For the obvious reasons: Wall Street, and advertisers, are a hell of a lot more excited about the Net than they are about newspapers. And, yes, there is actual good news for newspaper companies’ Web moves. To name one, the widely-derided New York Times acquisition of About.com is turning positive for the company faster than expected. (And, yes, I was one of the deriders.)
But here’s the thing: A decade into the Web era, Internet revenues at newspaper companies are still tiny. And no company expects them to get much bigger that quickly.
At Tribune, in 2006 online will account for 7% of total revenues. By 2010, Chairman-CEO Dennis FitzSimons said he hoped that online would be 12% to 15% of total revenues.
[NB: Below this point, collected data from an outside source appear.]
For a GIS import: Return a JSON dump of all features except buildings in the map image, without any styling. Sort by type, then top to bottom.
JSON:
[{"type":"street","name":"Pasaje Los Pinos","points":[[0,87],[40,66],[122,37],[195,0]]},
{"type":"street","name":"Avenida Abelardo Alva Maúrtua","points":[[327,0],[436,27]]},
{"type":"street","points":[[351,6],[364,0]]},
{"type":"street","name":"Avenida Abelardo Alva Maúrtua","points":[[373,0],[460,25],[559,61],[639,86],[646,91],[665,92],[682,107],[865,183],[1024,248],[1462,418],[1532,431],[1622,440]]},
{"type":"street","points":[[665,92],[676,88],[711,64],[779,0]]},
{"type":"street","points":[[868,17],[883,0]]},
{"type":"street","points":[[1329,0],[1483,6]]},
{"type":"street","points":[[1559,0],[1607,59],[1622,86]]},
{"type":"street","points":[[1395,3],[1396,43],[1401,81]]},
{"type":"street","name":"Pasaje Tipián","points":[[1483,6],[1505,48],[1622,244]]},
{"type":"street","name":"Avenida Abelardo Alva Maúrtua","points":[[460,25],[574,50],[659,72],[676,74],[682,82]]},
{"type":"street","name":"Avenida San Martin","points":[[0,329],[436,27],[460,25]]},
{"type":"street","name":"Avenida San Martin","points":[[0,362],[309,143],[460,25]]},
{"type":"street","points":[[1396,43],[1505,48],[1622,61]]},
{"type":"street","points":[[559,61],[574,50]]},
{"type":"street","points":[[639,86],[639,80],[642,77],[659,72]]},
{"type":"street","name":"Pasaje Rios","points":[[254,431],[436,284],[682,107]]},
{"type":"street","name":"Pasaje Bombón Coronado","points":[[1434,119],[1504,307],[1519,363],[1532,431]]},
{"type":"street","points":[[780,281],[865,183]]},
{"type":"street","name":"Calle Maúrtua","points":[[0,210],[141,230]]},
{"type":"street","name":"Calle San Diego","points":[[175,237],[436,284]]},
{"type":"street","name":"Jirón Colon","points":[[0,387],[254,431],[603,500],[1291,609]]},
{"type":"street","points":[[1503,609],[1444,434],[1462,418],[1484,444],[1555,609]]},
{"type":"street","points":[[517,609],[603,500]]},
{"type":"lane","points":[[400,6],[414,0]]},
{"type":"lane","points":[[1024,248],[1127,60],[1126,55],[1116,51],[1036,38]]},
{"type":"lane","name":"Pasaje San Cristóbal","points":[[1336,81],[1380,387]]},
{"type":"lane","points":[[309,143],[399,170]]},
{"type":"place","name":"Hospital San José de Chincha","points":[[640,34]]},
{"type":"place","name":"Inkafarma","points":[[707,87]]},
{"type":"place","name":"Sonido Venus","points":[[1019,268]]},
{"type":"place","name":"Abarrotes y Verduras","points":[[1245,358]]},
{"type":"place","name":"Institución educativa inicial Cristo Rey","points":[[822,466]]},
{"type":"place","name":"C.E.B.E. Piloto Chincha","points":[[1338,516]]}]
The New York Times Co. got 5.9% of its revenues from online in 2005; the company hopes to get that stat to 20% by 2012.
These are the outlines of a story you hear from every company. (Major exception: Dow Jones, which has an entirely different revenue structure since several hundred thousand people are willing to pay for online access to the Wall Street Journal.)
Now, this is not to say that newspaper companies have bad online strategies, or that they’re too dumb to transition quickly to a different world.
Rather, it’s to keep in mind that, despite the inhuman hype about media behaviors changing radically, the dollars simply haven’t moved that quickly. And no one expects them to move that much faster, or that much more significantly, in the next few years.
Traditional media structures are antediluvian, semi-nonsensical, and maybe even totally uncool—and, judging from the evidence, we better get used to it, since they don’t look like they’re disappearing anytime soon.